Why Is Asking for Help Still So Hard?

Although we’ve come a long way in our culture regarding the de-stigmatization of therapy, it still seems as if reaching out and asking for professional help is the last option for many people.  There’s a list of strategies that often come before therapy: talking to friends; connecting with clergy; reading self-help books; watching talk shows for unprofessional “guidance”; surfing the Internet and social media for self-diagnoses; posting vulnerable questions anonymously in chat rooms and hoping for wise responses.  A strategy that is becoming more common is turning to an AI therapist.  Some people seem to like the anonymity of that. However, since it's not rooted in genuine relationship, I find it very concerning.  Despite the availability of resources, many people wait for everything else to fall apart before contacting a therapist.

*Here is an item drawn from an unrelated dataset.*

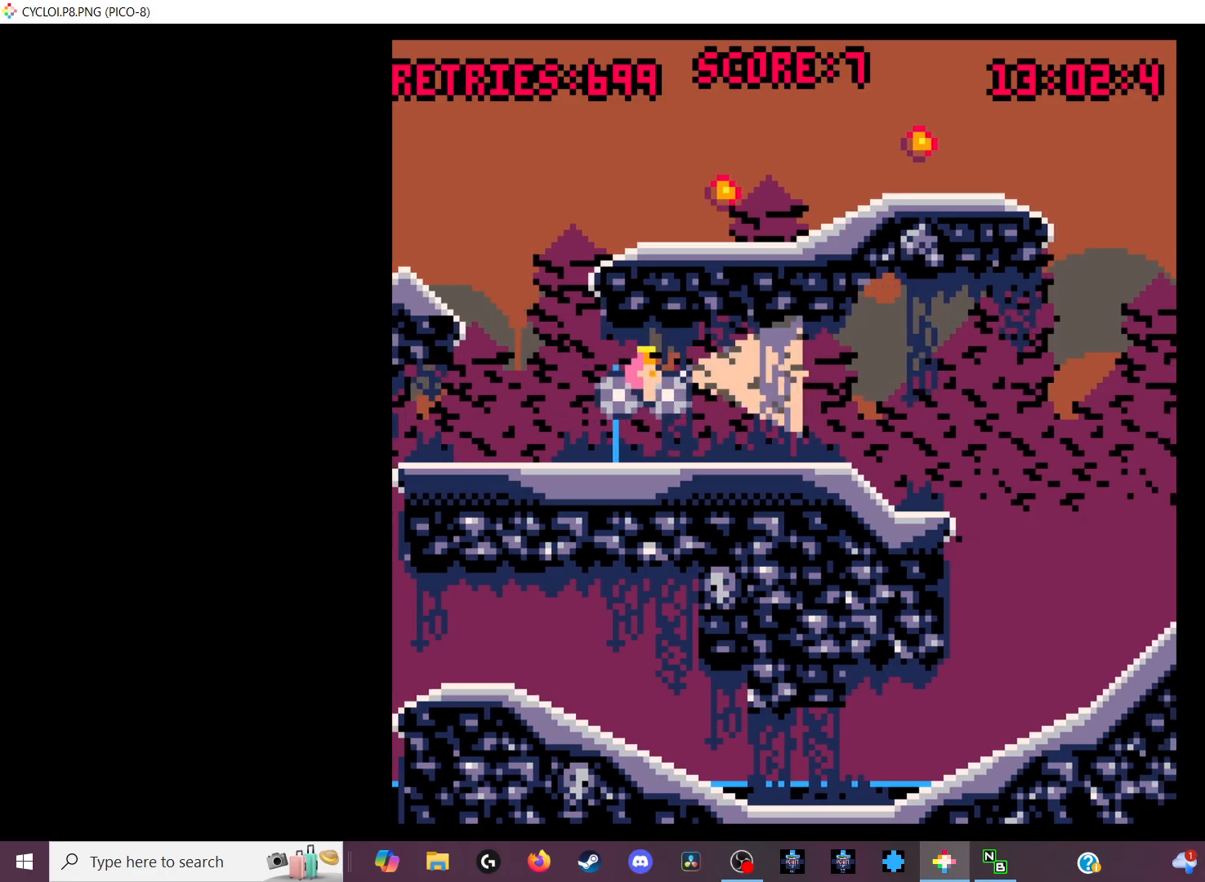
{"keys": [], "events": []}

I believe it takes tremendous courage to reach out to a mental health professional.  I understand the brave vulnerability that’s created when someone discloses to a relative stranger their important and intimate thoughts, feelings, and experiences.  It’s always poignant to sit with new clients and hear them distort coming in to therapy-something that takes great inner strength- as a “weakness” or “failure.”   Why would they think asking for help is a sign of weakness? And why is it so hard to ask in the first place? Like many other things, I believe this has its roots in family-of-origin experiences.  When asking for help is a struggle for clients, it's worth exploring the following questions:

  • While you were growing up, what kind of messages did you get about asking for help?  What was modeled?
  • Did your family place more value on “doing it yourself” or “leaning on others?”
  • Were there available resources for comfort, guidance, reassurance and protection?
  • When you did attempt to reach out in childhood, how did the people in your life respond? Was it safe to ask?

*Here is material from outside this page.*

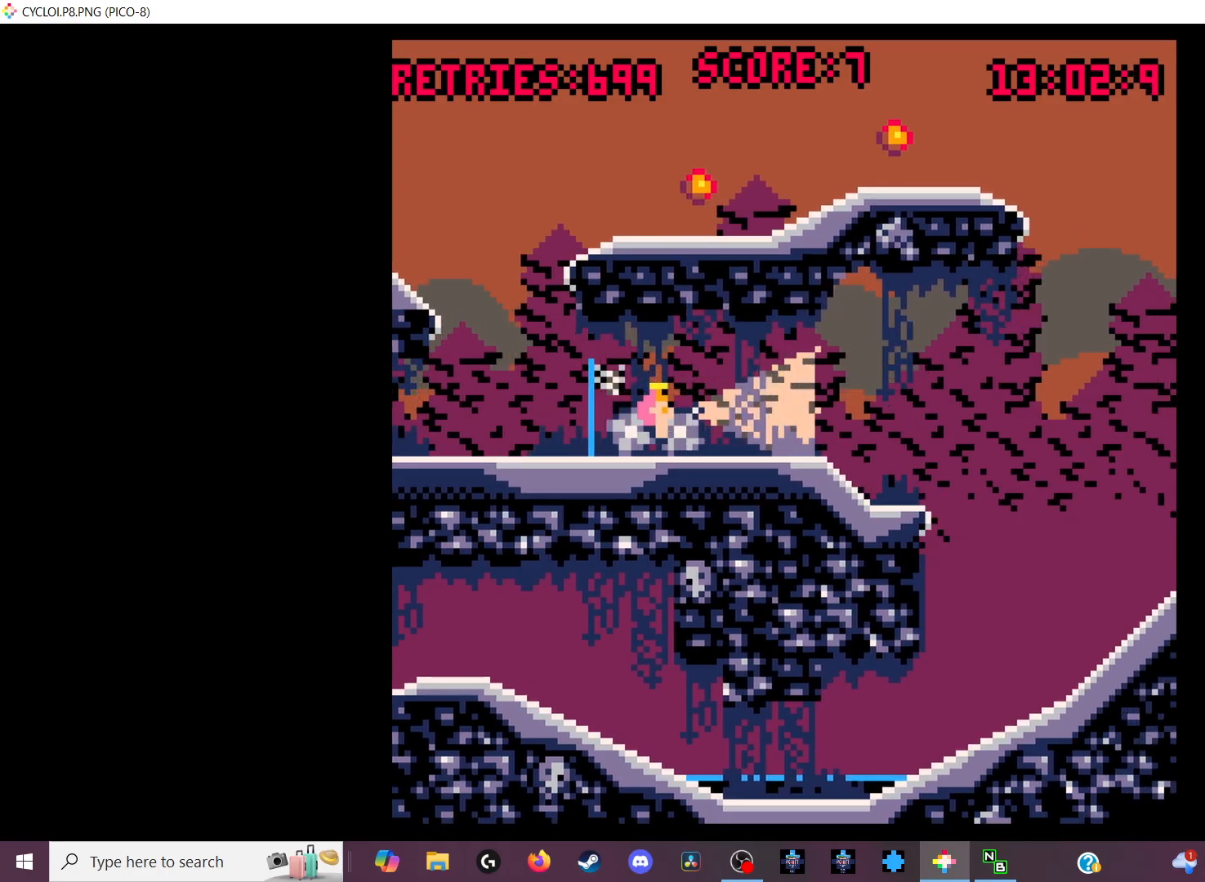
{"keys": [], "events": [[100, "z", "down"], [133, "z", "up"]]}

Those few questions can shed a lot of light on whether clients had to go through life overly self-reliant or were taught to feel comfortable turning to others for guidance, feedback, support, or comfort.  If the messages they got, either overtly or covertly, taught them that reaching out was unacceptable, futile, or would cause more pain, it makes sense that they would go it alone whenever possible.  Family members modeled whether asking for help was acceptable, and the extent to which outsiders could be trusted resources.  Past experiences with significant others served to either reinforce the notion that help was available, consistent, predictable and safe, or unavailable and an unsafe proposition. In those cases, it feels less depressing and rejecting to simply stop asking for help than to ask and not get a supportive response.

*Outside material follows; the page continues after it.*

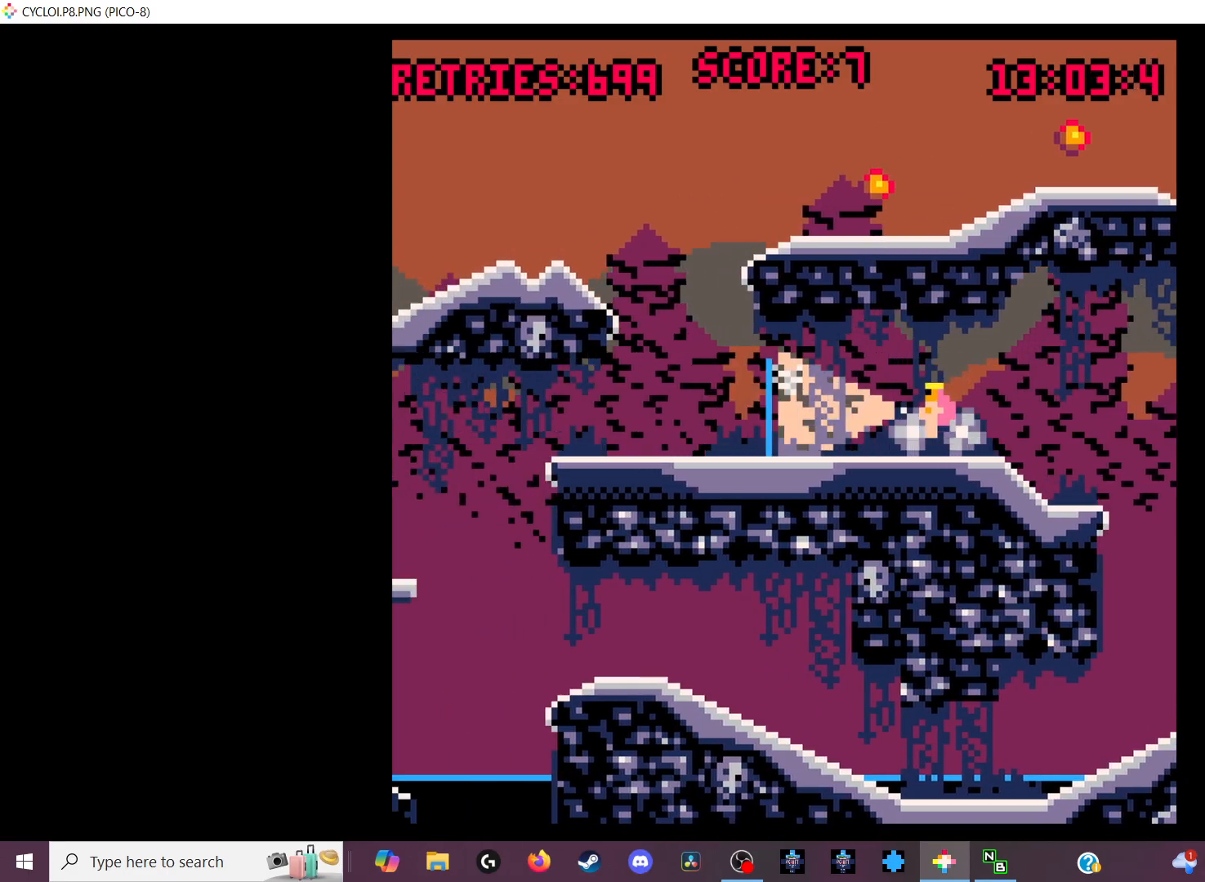
{"keys": [], "events": []}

We can help clients to realize that they don't need to keep superimposing past experiences onto the present.  It's never too late to learn to ask for help and re-frame it as sign of strength.  When they are faced with feelings or experiences that are challenging, frightening, or overwhelming, asking for help means they care enough about themselves to get the support they deserve. Learning how to be selective when they do reach out can also increase their chances of getting a safe and compassionate response.

Clinician’s Tips

Questions to help clients process the issue more deeply:

  • What are the situations in your life that would benefit from outside help and support?
  • Who are the people in your life who would be safe to reach out to for assistance?
  • What professional resources would you encourage a best friend to use if they needed help?
  • What are three ways in which asking for professional help can be a sign of strength?